青紫の斑紋の輝きも同様。それ以外の箇所も、こうしてみると複雑な色合いで魅惑的。
さて、次に出会う時には、どんなチャームポイントで目を楽しませてくれるのやら・・

※12/19に都内で撮影

豊かな陽射しのもと・・2020/12/18 18:21

豊かな陽射しのもと・・
冷え込みの強まりを受け、池の水面に張る氷がいよいよ本格的になって来ました。
その水辺で目にしたのは・・
延命中のアキアカネ・オス
アキアカネの雄。カラカラに乾いた水草に止まっていました。
自分が生まれ出た水面のあまりの変容ぶりに戸惑いを覚えていたのかも・・
今日確認出来たのはこの一頭だけ。貴重な生き残りと言っていい様です。
日光浴中のムラサキツバメ
こちらは、ナワシログミの葉上で翅を全開にしていたムラサキツバメ。
成虫のまま越冬も可能な蝶。
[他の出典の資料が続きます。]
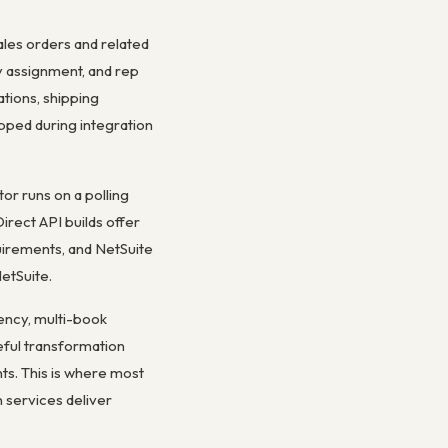
les orders and related
y assignment, and rep
tions, shipping
pped during integration
r runs on a polling
irect API builds offer
quirements, and NetSuite
etSuite.
rency, multi-book
eful transformation
ts. This is where most
 services deliver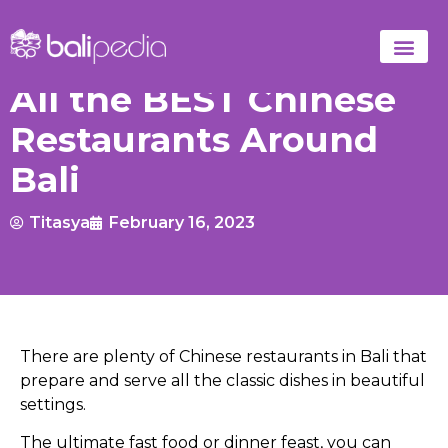
All the BEST Chinese
Restaurants Around
Bali
Titasya
February 16, 2023
There are plenty of Chinese restaurants in Bali that
prepare and serve all the classic dishes in beautiful
settings.
The ultimate fast food or dinner feast, you can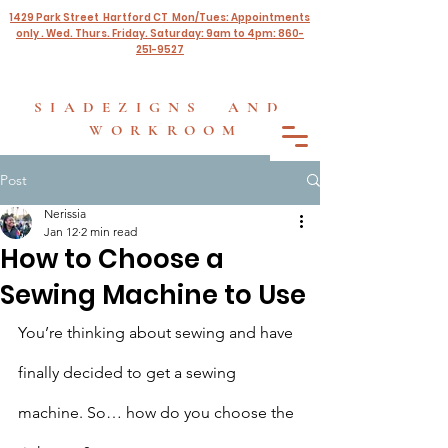
1429 Park Street Hartford CT Mon/Tues: Appointments
only . Wed. Thurs. Friday. Saturday: 9am to 4pm: 860-
251-9527
SIADEZIGNS AND
WORKROOM
Post
Nerissia
Jan 12
2 min read
How to Choose a
Sewing Machine to Use
You’re thinking about sewing and have 
finally decided to get a sewing 
machine. So… how do you choose the 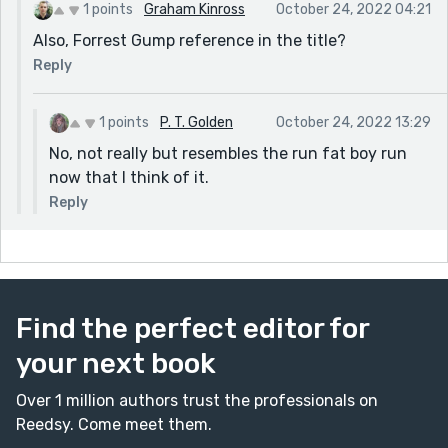
1 points
Graham Kinross
October 24, 2022 04:21
Also, Forrest Gump reference in the title?
Reply
1 points
P. T. Golden
October 24, 2022 13:29
No, not really but resembles the run fat boy run
now that I think of it.
Reply
Find the perfect editor for
your next book
Over 1 million authors trust the professionals on
Reedsy. Come meet them.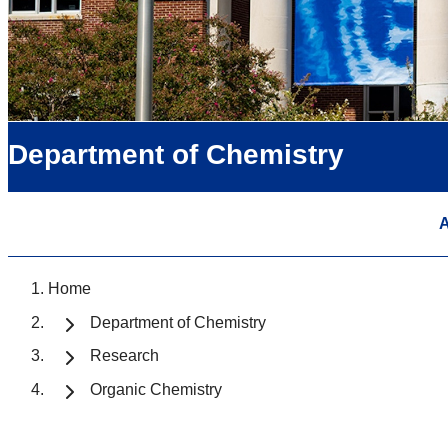
Department of Chemistry
A
Home
Department of Chemistry
Research
Organic Chemistry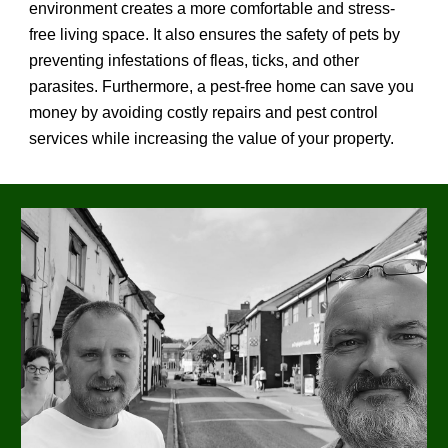
environment creates a more comfortable and stress-
free living space. It also ensures the safety of pets by
preventing infestations of fleas, ticks, and other
parasites. Furthermore, a pest-free home can save you
money by avoiding costly repairs and pest control
services while increasing the value of your property.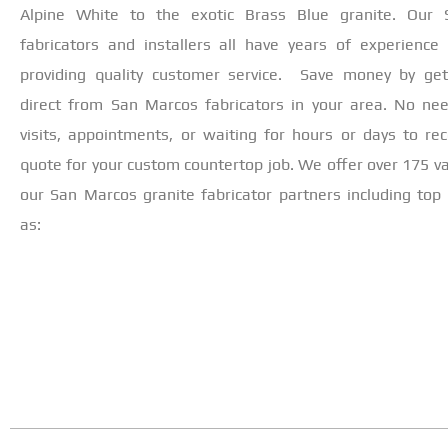
Alpine White to the exotic Brass Blue granite. Our
fabricators and installers all have years of experience
providing quality customer service. Save money by get
direct from San Marcos fabricators in your area. No ne
visits, appointments, or waiting for hours or days to rec
quote for your custom countertop job. We offer over 175 va
our San Marcos granite fabricator partners including top 
as: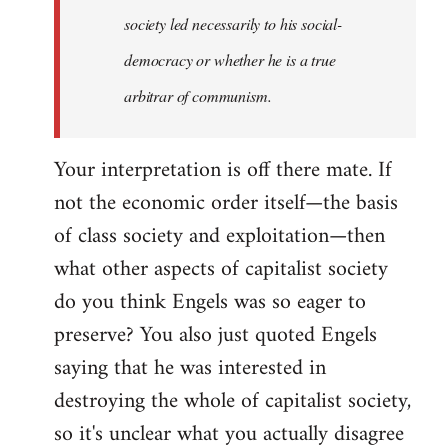
society led necessarily to his social-
democracy or whether he is a true
arbitrar of communism.
Your interpretation is off there mate. If
not the economic order itself—the basis
of class society and exploitation—then
what other aspects of capitalist society
do you think Engels was so eager to
preserve? You also just quoted Engels
saying that he was interested in
destroying the whole of capitalist society,
so it's unclear what you actually disagree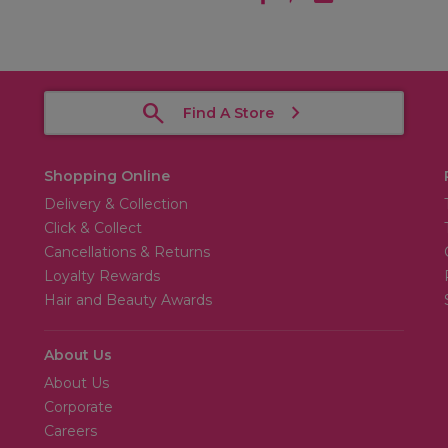
Find A Store
Shopping Online
Delivery & Collection
Click & Collect
Cancellations & Returns
Loyalty Rewards
Hair and Beauty Awards
About Us
About Us
Corporate
Careers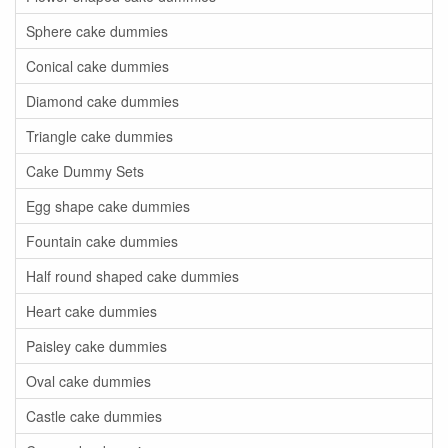
Sphere cake dummies
Conical cake dummies
Diamond cake dummies
Triangle cake dummies
Cake Dummy Sets
Egg shape cake dummies
Fountain cake dummies
Half round shaped cake dummies
Heart cake dummies
Paisley cake dummies
Oval cake dummies
Castle cake dummies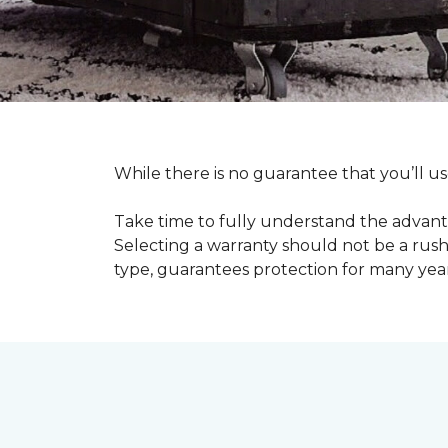
While there is no guarantee that you’ll us
Take time to fully understand the advant
Selecting a warranty should not be a rushe
type, guarantees protection for many yea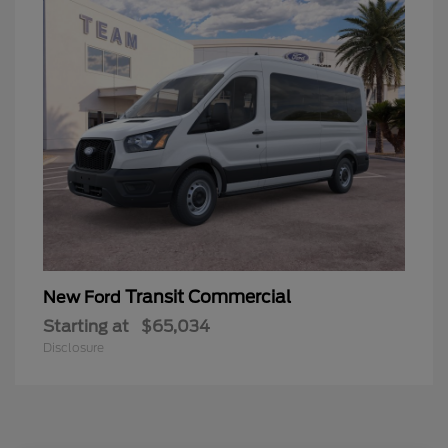
Transit Commercial
New Ford
Starting at
$65,034
Disclosure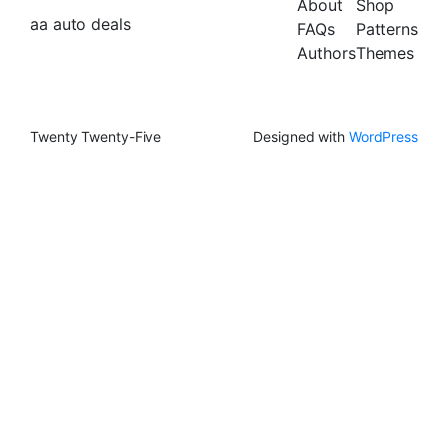
About
Shop
aa auto deals
FAQs
Patterns
Authors
Themes
Twenty Twenty-Five
Designed with
WordPress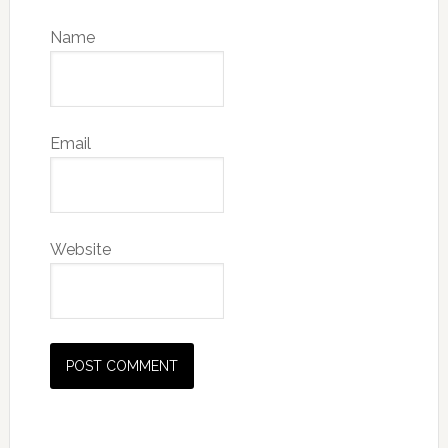
Name
Email
Website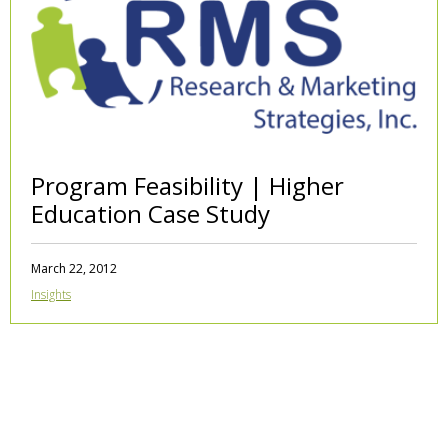
Program Feasibility | Higher
Education Case Study
March 22, 2012
Insights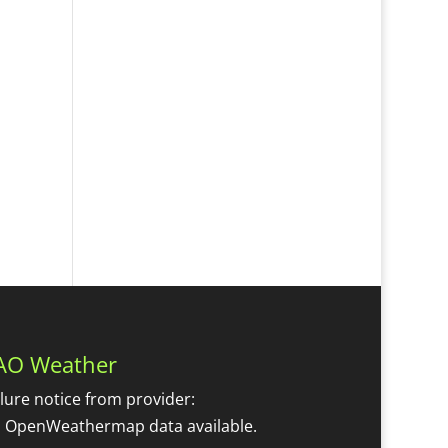
AO Weather
ilure notice from provider:
 OpenWeathermap data available.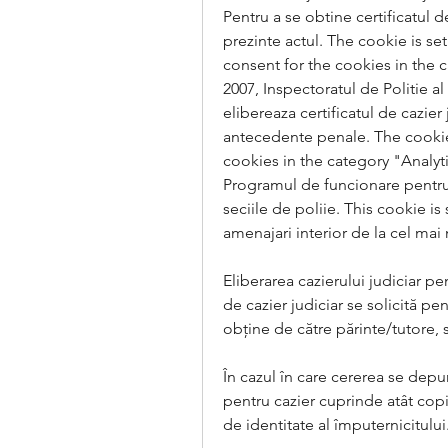
Pentru a se obtine certificatul de
prezinte actul. The cookie is s
consent for the cookies in the c
2007, Inspectoratul de Politie a
elibereaza certificatul de cazier
antecedente penale. The cookie 
cookies in the category "Analyti
Programul de funcionare pentru el
seciile de poliie. This cookie 
amenajari interior de la cel mai
Eliberarea cazierului judiciar pen
de cazier judiciar se solicită pe
obține de către părinte/tutore, 
În cazul în care cererea se depun
pentru cazier cuprinde atât copia 
de identitate al împuternicitului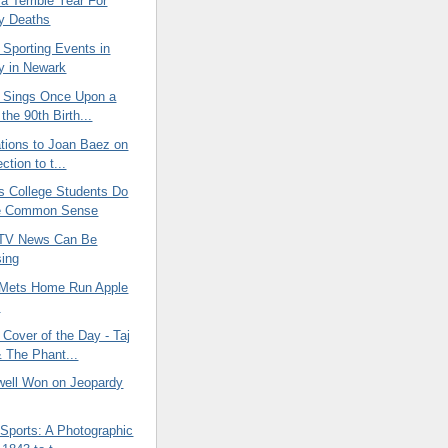
 Terrible Year For
ty Deaths
 Sporting Events in
y in Newark
 Sings Once Upon a
the 90th Birth...
ations to Joan Baez on
ction to t...
 College Students Do
e Common Sense
 TV News Can Be
ing
 Mets Home Run Apple
p
Cover of the Day - Taj
 The Phant...
well Won on Jeopardy
Sports: A Photographic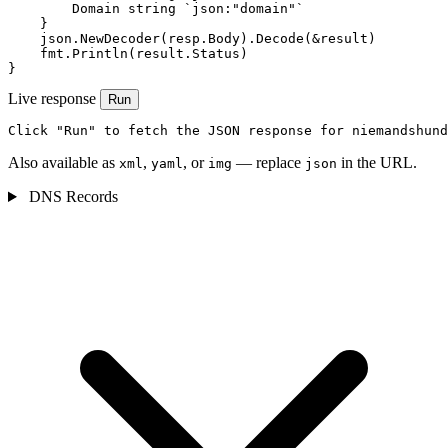
        Domain string `json:"domain"`

    }

    json.NewDecoder(resp.Body).Decode(&result)

    fmt.Println(result.Status)

}
Live response
Run
Click "Run" to fetch the JSON response for niemandshund
Also available as
,
, or
— replace
in the URL.
xml
yaml
img
json
DNS Records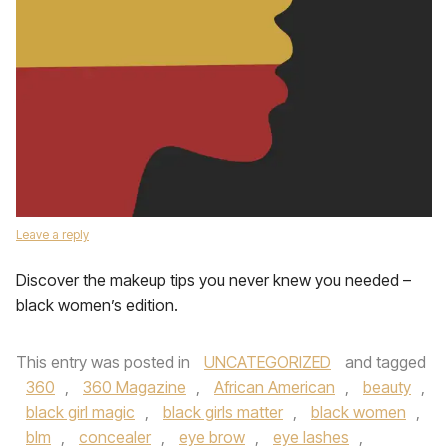
Leave a reply
Discover the makeup tips you never knew you needed –
black women’s edition.
This entry was posted in
UNCATEGORIZED
and tagged
360
,
360 Magazine
,
African American
,
beauty
,
black girl magic
,
black girls matter
,
black women
,
blm
,
concealer
,
eye brow
,
eye lashes
,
今日の陽射しの恩恵を目一杯受けようと言う算段ですね。
おかげで、魅惑的な青紫の斑紋の色合いをしっかり確認する事が出来ました。
やはり並みのシジミチョウじゃないですね。
老いたエノキの葉輝く
豊かな陽射しの恩恵はここにも・・逆光条件下で目にしたエノキの葉です。
曇り空の下では寂しい枯れ色なんですが、今日はこの様に味わい深い色合いに・・
まさに、枯れゆく物の美と言ったところでしょうか。

※12/18に都内で撮影

寒いよぉ〜2020/12/16 19:04

寒いよぉ〜
夏にはトンボ達が忙しく飛び交った池の水面。今日昼前の様子はこの通り。
細かい凸凹は薄氷の痕跡です。
ここ数日の冷え込みの強まりを物語る眺めに、冬本番の到来を実感させられました。
アカメガシワの冬芽
”寒いよぉ〜” と叫んでいたのは、アカメガシワの冬芽。
今の時期は、様々な樹木で、バラエティ豊かな冬芽の姿を目にする事が出来ます。
それぞれが個性的な姿で厳しい寒さを耐え忍ぼうとしています。
中でもこれはダントツの面白さかなと・・
エノキの枝に残るアカボシゴマダラの蛹
落葉間近、黄変が進むエノキの葉。その中に、かなり異質な白い葉っぱを発見!・・
・・ではなくて、この木の葉を食草とする蝶・アカボシゴマダラのサナギでした。
確認してみたら、中味は空っぽ。既に羽化を済ませて飛び立った後の痕跡と言う訳。
枝にしっかりくくりつけられて、往時の姿を保ったまま。
この分だと、周囲の葉っぱが散り尽くした後も、この状態をキープし続ける筈。